IQNA

Activist asks Muslim world to come forward for Kashmir

11:12 - August 10, 2019
News ID: 3469135
Tehran (IQNA)- A Kashmiri activist and sportswoman has called on the Muslim world to play an active role in resolving the current crisis in Jammu and Kashmir.

"The people of Kashmir want the Muslim world to come forward and play their role to get this core issue resolved,” Fatima Anwar said on Twitter in an open letter to Turkish President Recep Tayyip Erdogan.
 
“We want to use our right of self-determination, and most importantly, we need our basic right to live.
“We will never allow India to make Jammu and Kashmir another Palestine,” Anwar said.

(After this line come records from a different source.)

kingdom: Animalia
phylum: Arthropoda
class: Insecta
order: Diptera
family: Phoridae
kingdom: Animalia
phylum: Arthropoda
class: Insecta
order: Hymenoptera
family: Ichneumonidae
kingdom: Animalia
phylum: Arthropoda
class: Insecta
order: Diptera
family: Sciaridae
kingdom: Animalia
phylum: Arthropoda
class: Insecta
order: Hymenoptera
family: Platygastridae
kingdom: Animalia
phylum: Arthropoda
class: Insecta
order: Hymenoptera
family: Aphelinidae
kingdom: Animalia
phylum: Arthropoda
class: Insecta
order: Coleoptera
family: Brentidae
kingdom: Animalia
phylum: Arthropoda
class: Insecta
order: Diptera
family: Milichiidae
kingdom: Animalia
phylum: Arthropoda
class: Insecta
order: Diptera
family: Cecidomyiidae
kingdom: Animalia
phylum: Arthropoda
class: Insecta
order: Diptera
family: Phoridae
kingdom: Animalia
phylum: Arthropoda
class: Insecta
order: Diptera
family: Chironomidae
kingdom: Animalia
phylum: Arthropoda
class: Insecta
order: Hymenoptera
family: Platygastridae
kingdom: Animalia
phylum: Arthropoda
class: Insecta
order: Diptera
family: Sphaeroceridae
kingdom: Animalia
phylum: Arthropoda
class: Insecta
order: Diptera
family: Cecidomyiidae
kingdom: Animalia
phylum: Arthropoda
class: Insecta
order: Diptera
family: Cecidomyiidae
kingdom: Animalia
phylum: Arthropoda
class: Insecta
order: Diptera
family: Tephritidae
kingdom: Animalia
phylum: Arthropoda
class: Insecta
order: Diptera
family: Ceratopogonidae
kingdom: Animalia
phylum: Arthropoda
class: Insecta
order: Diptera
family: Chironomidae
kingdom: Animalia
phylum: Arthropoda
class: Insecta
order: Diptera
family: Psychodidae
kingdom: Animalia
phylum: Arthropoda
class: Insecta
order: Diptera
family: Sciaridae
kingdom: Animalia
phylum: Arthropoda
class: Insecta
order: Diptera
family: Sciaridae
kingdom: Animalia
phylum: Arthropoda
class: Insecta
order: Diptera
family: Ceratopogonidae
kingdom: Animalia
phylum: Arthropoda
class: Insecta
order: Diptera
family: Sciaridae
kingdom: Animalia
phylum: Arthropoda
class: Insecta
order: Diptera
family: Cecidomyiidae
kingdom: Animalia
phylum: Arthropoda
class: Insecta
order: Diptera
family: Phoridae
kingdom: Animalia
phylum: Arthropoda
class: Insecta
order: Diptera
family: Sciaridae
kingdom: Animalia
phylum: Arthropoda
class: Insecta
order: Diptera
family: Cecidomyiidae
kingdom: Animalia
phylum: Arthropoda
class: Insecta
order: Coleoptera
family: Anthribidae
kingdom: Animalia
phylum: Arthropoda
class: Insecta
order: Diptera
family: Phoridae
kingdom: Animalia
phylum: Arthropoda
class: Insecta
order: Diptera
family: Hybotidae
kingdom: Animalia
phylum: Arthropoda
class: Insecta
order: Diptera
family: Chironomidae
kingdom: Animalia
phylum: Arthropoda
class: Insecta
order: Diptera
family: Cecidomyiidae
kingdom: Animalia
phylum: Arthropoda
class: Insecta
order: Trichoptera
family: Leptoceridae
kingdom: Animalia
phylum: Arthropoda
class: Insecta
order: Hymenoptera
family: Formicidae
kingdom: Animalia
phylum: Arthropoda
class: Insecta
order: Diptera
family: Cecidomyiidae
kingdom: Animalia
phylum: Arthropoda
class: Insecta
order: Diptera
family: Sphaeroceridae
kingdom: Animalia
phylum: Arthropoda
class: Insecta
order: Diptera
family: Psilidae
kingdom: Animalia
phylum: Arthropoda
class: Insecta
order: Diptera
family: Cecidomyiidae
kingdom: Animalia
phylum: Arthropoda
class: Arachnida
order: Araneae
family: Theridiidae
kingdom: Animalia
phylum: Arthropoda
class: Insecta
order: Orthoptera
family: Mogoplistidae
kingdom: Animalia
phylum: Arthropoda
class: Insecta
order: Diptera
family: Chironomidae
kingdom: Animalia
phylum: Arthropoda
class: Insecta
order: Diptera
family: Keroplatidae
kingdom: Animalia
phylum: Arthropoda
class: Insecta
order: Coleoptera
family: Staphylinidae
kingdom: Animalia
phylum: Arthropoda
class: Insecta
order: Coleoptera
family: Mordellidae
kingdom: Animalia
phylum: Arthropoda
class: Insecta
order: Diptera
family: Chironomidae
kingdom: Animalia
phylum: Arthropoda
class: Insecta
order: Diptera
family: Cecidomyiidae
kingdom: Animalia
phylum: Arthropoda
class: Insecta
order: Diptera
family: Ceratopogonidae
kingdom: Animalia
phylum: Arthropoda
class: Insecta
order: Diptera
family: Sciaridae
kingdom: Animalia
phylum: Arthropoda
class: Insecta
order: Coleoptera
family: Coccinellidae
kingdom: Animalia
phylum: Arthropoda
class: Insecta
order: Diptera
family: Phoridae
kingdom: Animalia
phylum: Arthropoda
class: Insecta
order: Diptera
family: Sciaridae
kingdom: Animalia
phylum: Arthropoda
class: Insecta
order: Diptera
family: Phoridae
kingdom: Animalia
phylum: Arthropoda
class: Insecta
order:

“We ask [President] Erdogan to mobilize the UN and the Organization for Islamic Cooperation to enable us to decide on our own destiny,” she added.

Underlining that Jammu and Kashmir has been a disputed territory since 1947, she recalled that on Aug. 5, the Indian government revoked Article 370 of the Indian Constitution without the approval of Kashmiris, which had been “protecting the identity of the state”.

Describing it as “illegal”, Anwar said the move would never be accepted by the Kashmiri people.
“India imposed a curfew. Mobile phone and internet services are restricted, and about 1 million armed forces have been deployed here,” Anwar said.

More than 100,000 people lost their lives, thousands of women became widows and many other people disappeared, she added.

Tensions between Islamabad and New Delhi have escalated following India's move to revoke the special status of Jammu and Kashmir, which allowed Kashmiri citizens to enact their own laws and prevented outsiders from settling in and owning land in the territory.

Kashmiri leaders and residents fear this step is an attempt by the Indian government to change the demography of the Muslim-majority state, where some groups have been fighting against Indian rule for independence or for unification with neighboring Pakistan.

The Himalayan region is held by India and Pakistan in parts and claimed by both in full.
Since they were partitioned in 1947, the two countries have fought wars in 1948, 1965 and 1971, two of them over Kashmir.

According to several human rights organizations, thousands of people have reportedly been killed in the conflict in the region since 1989.